Teks Bacaan ▸
»»

Ketersediaan sumber daya manusia dan sumber daya alam yang berlimpah bukanlah jaminan untuk mendapatkan kemakmuran hidup. Sebagaimana salah satu definisi makmur dalam KBBI adalah “serba kecukupan; tidak kekurangan” maka rasa cukup dan rasa kurang itu berbeda-beda tiap individu. Bisa jadi dengan satu porsi yang sama, sebagian orang merasa cukup, namun sebagian lagi merasa kurang. Semuanya tergantung pada tingkat qanaah (merasa cukup atas pemberian Allah). Ketika rasa qanaah seorang hamba besar kepada Allah, maka rumah sederhana, makanan seadanya sudah cukup dikatakan makmur asalkan ia meletakkan rasa syukur dan qanaah pada hatinya. Rasa cukup itu tak sedikitkan mengarah pada harta yang melimpah, rumah yang mewah, dan makanan yang wah, bukan. Sekali lagi bukan! Perhatikan betapa banyak yang tampaknya sudah serba kecukupan, namun hatinya terus saja merasa kurang. Artinya ia belum merasakan kemakmuran.
Keberkahan turut pula menjadi sebab adanya rasa makmur pada hati seorang hamba. Keberkahan yang diberikan karena iman dan taqwa yang dirawat dengan amal shalih dan ketaatan tersebut digambarkan oleh Allah Ta’ala dalam firman-Nya dalam surat Al-A’raf ayat 96 yang artinya, “Jikalau sekiranya penduduk negeri-negeri beriman dan bertakwa, pastilah Kami akan melimpahkan kepada mereka berkah dari langit dan bumi”
Betul sekali. Kemakmuran itu dekat kaitannya dengan keberkahan yang ada pada harta, makanan, dan segala hal yang Allah titipkan kepada kita. Harta yang berkah, makanan yang berkah akan membuat seseorang merasa cukup dengannya. Tidak banyak memang secara jumlah, tapi cukup memberikan manfaat yang banyak dalam kehidupan. Singkatnya, makmur itu bisa melekat pada harta yang banyak dan juga pada yang sedikit. Asalkan padanya ada keberkahan.
Lantas bagaimana langkah konkritnya agar negeri kita menjadi makmur, berikut ini pembahasannya.

««

Ketentuan Tugas ▸
**A)** Menurut teks tentang kemakmuran, apa arti qanaah?
**B)** Lanjutkan teks tentang kemakmuran mulai dari kalimat terakhirnya.
Baris-baris data sesudah ini tidak berperan dalam hal tersebut.

Bagian Data ▸
»»

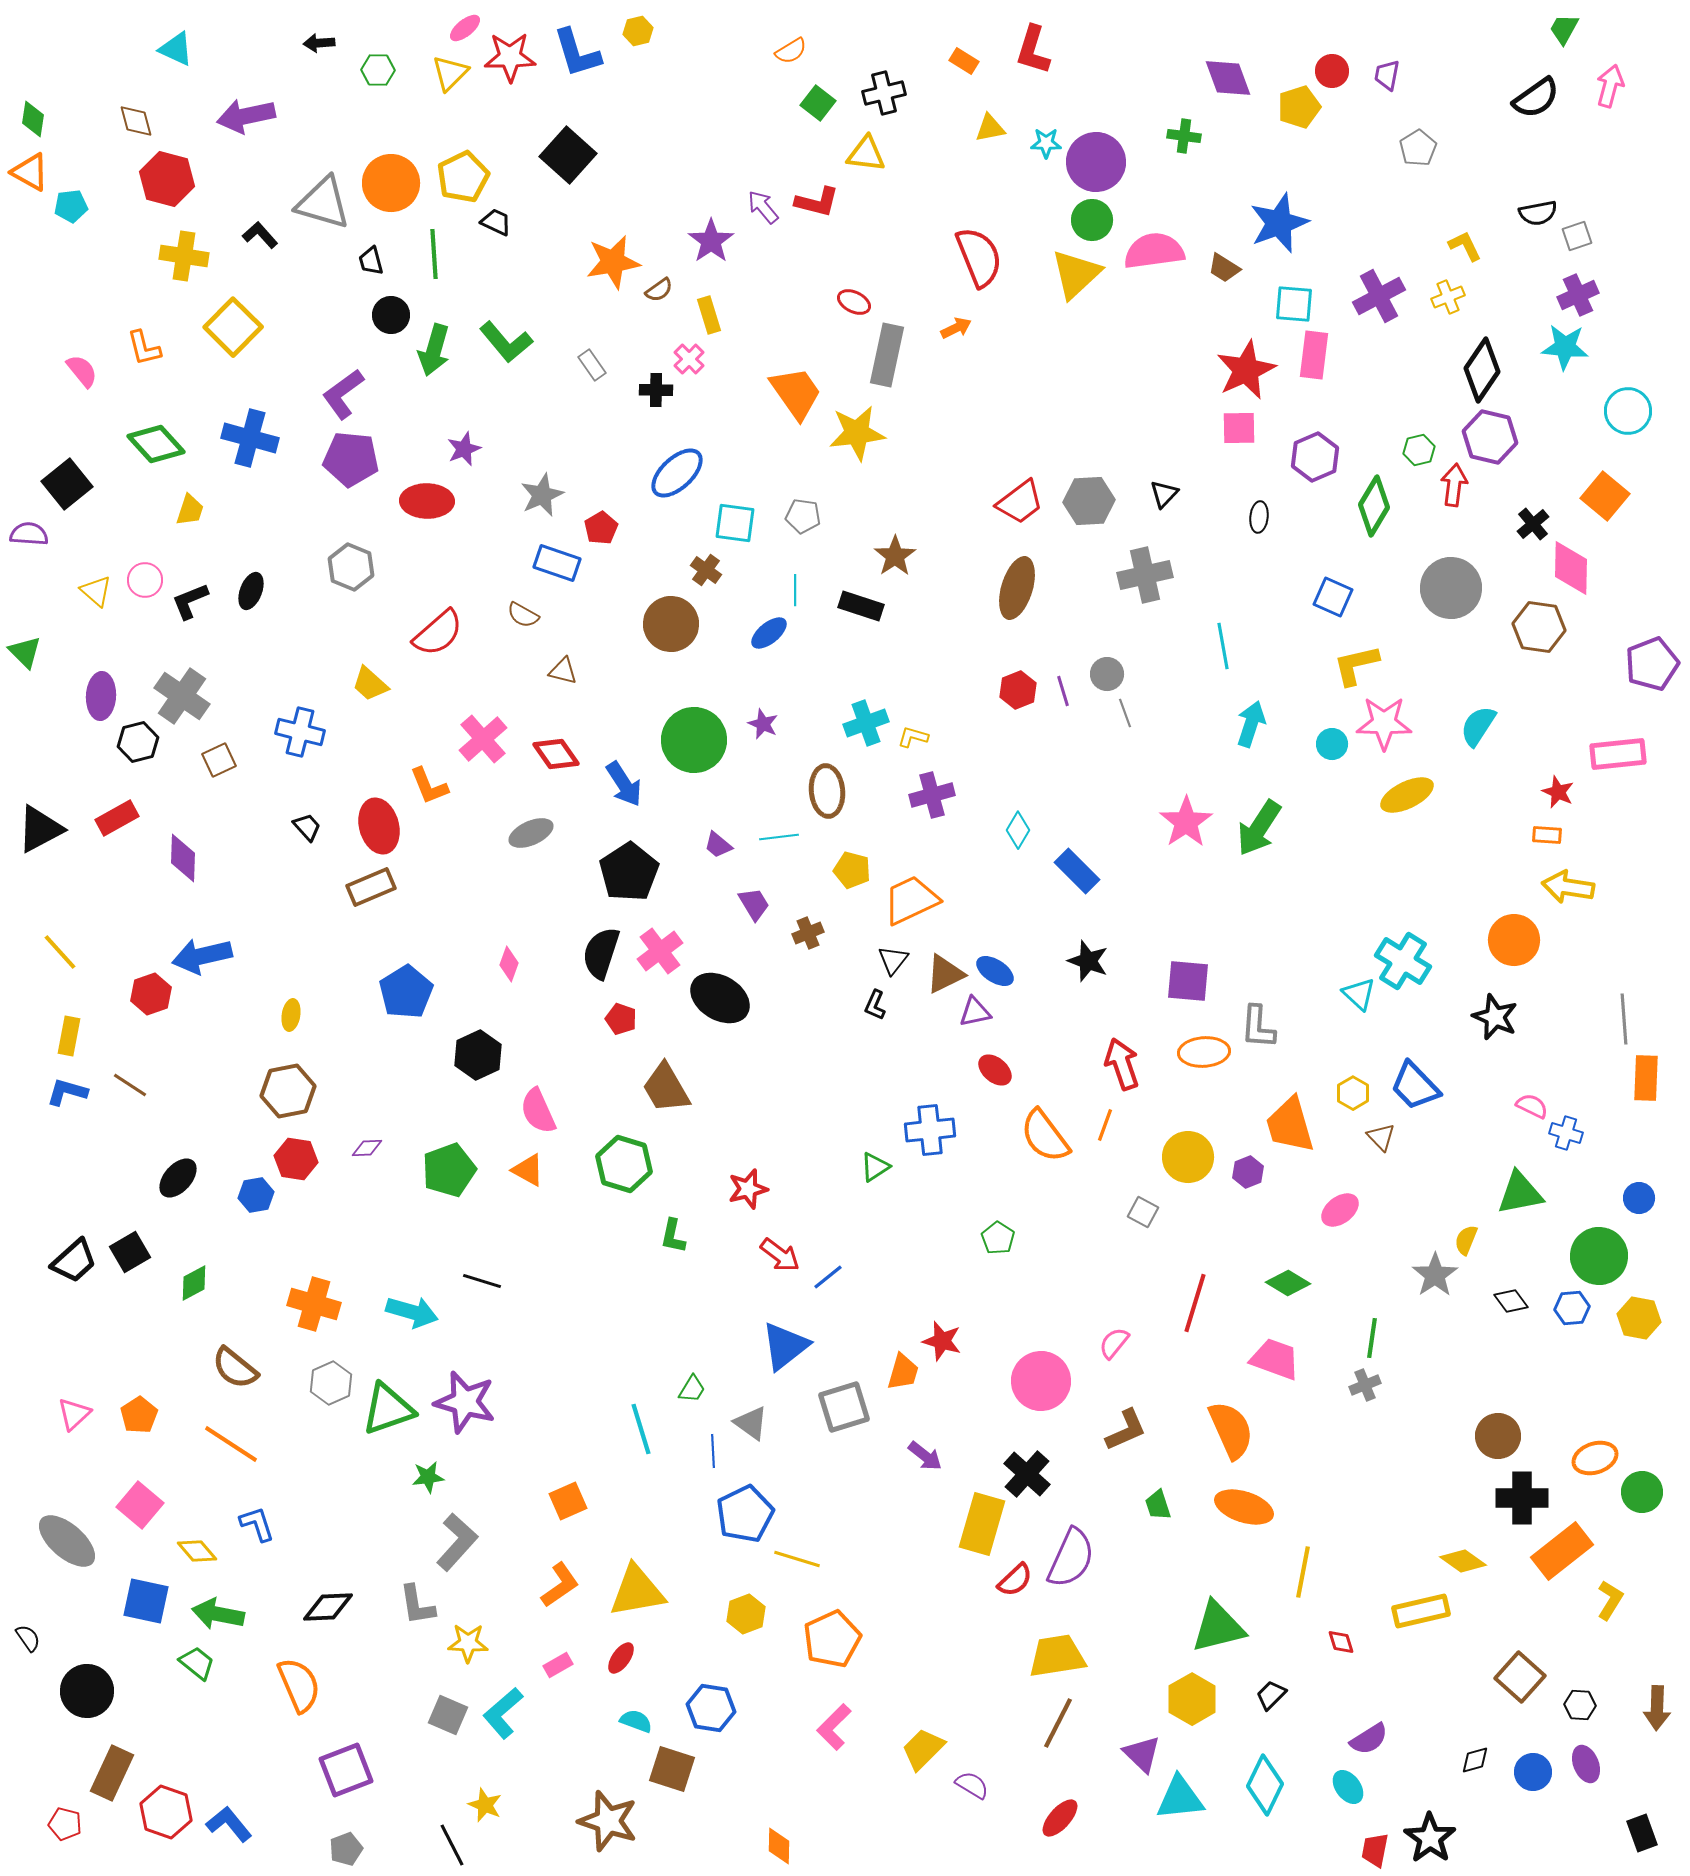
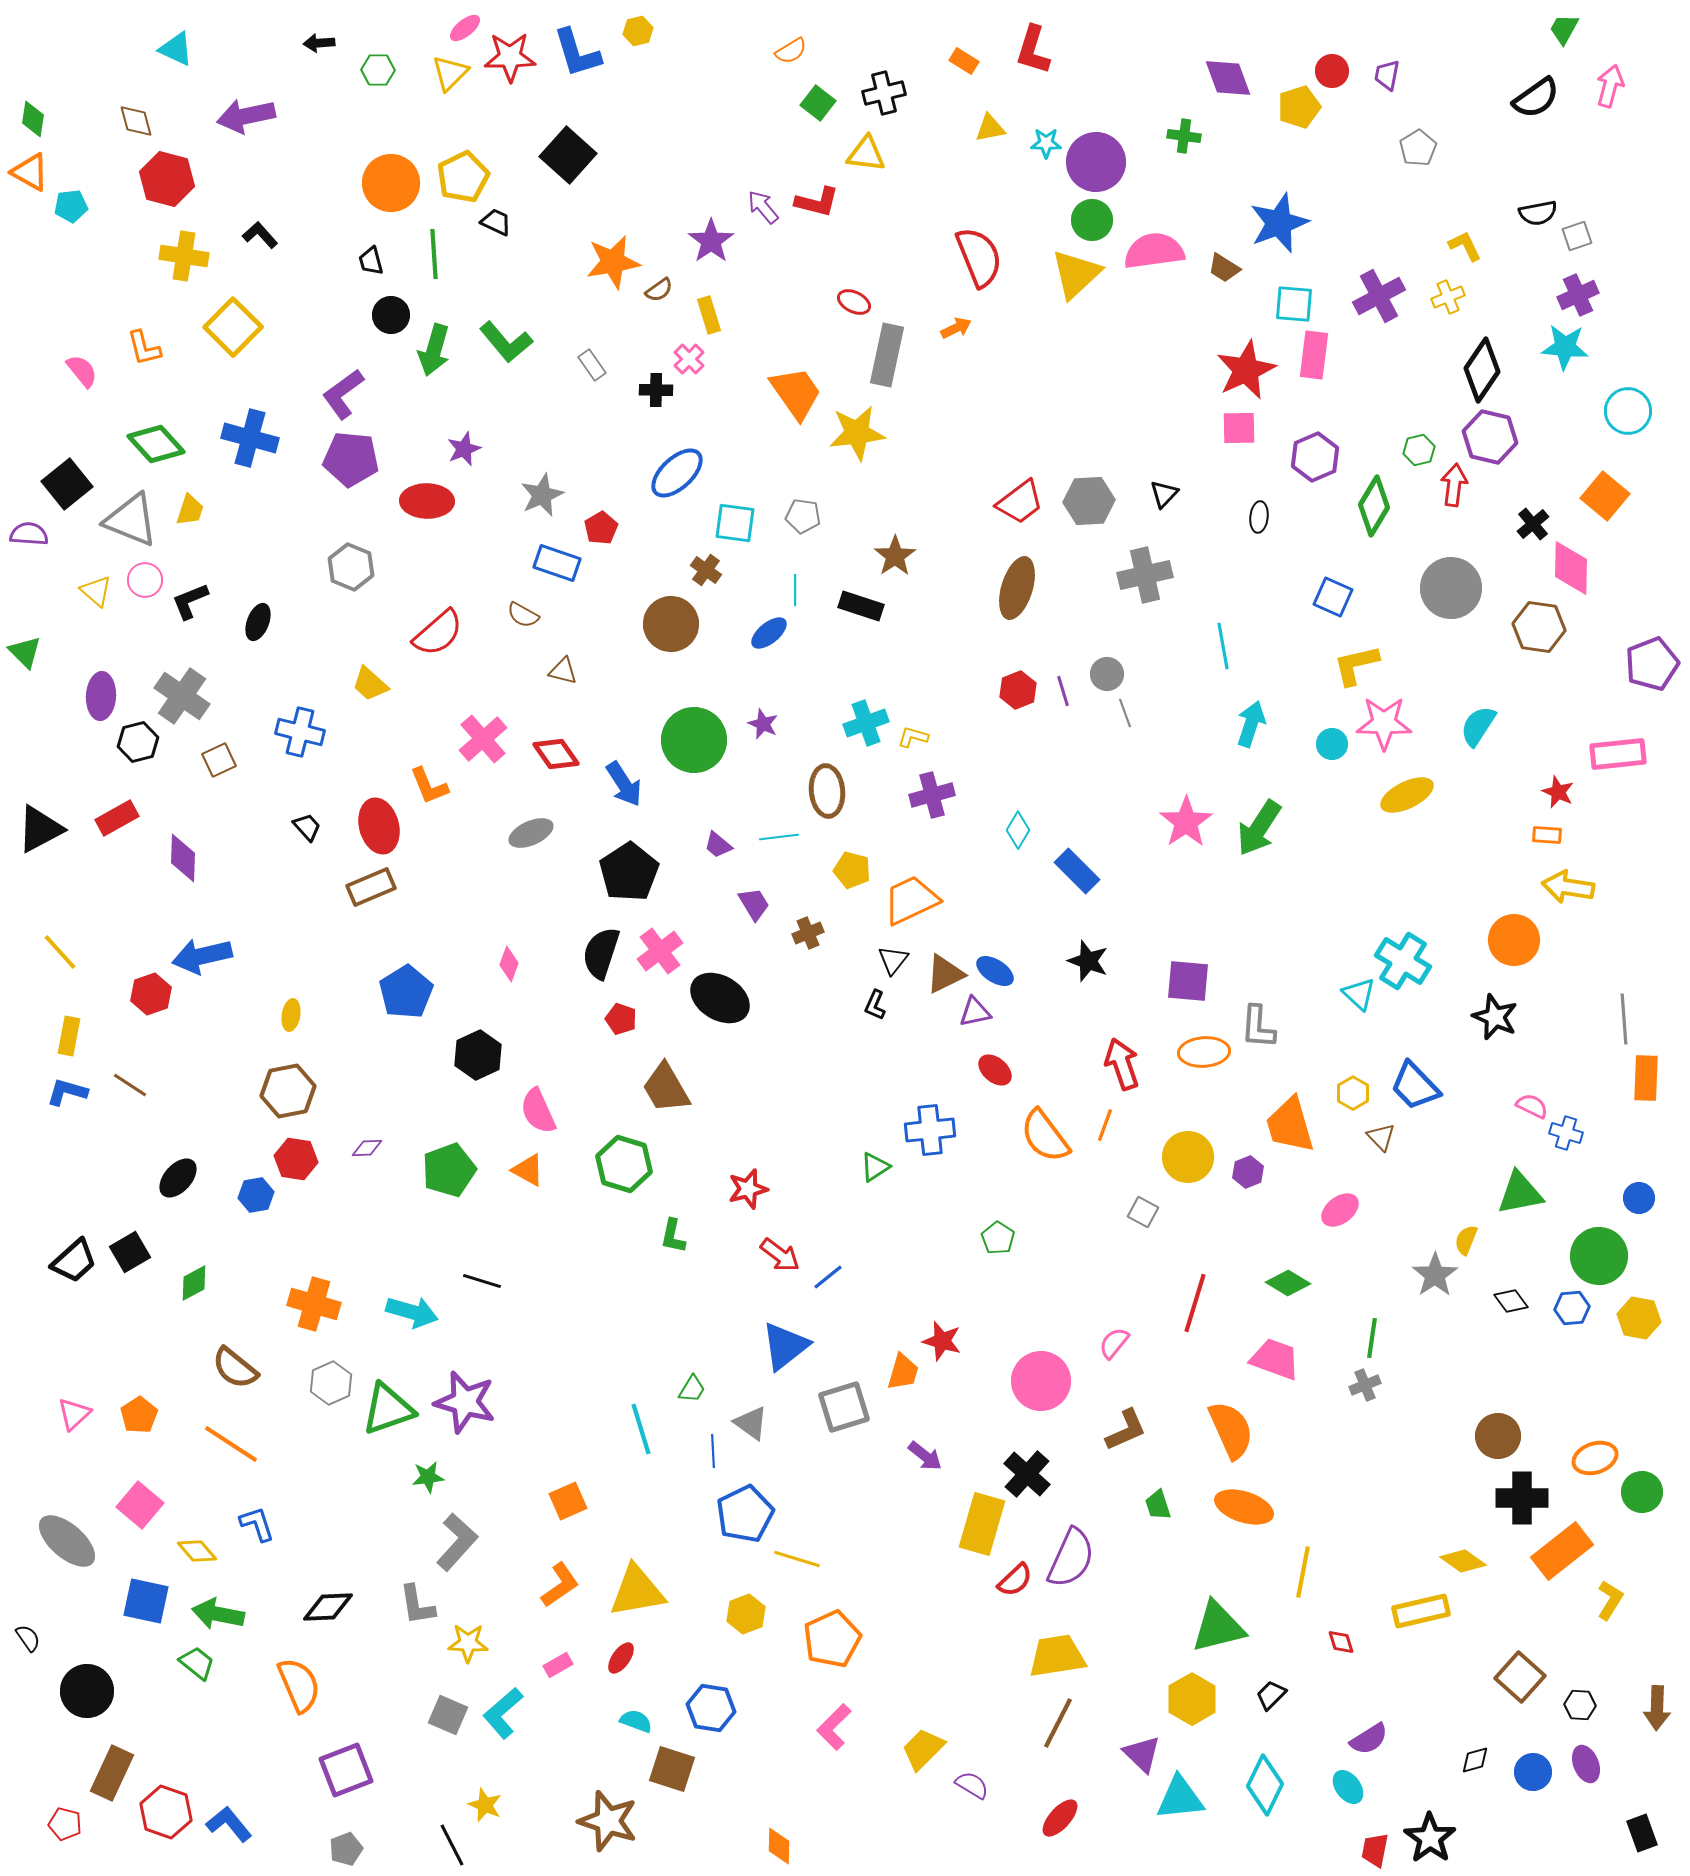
gray triangle at (323, 203): moved 192 px left, 317 px down; rotated 6 degrees clockwise
black ellipse at (251, 591): moved 7 px right, 31 px down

««

Soal Terjawab ▸
**A)** Qanaah berarti merasa cukup atas pemberian Allah.

**B)**
- Dimulai dari diri pribadi
Setiap manusia berkewajiban untuk beribadah kepada Allah Ta’ala. Menjadi seorang hamba yang beriman dan bertaqwa serta mendakwahkan tauhid. Sebaik-baiknya dakwah adalah yang sesuai dengan prioritasnya. Memulai dakwah pada diri sendiri terlebih dahulu adalah jalan dakwah yang paling tepat. Tatkala segala keteladanan telah sirna dan pudar ditengah sebaran informasi yang sangat cepat dan masif seperti saat ini, memperbaiki masyarakat tak dapat dilakukan tatkala kita tidak memiliki usaha lebih untuk memperbaiki diri sendiri. Hari ini tidak cukup pandai berbicara, namun dibutuhkan contoh dan teladan. Karena menasihati dengan perbuatan itu lebih baik daripada lisan. Peluang perubahan itu terjadi setelah kita berusaha mengubah diri kita sendiri, sebagaimana firman Allah Ta’ala yang artinya
“Sesungguhnya Allah tidak merubah keadaan suatu kaum sehingga mereka merubah keadaan yang ada pada diri mereka sendiri.” (QS. Ar-Ra’d: 11)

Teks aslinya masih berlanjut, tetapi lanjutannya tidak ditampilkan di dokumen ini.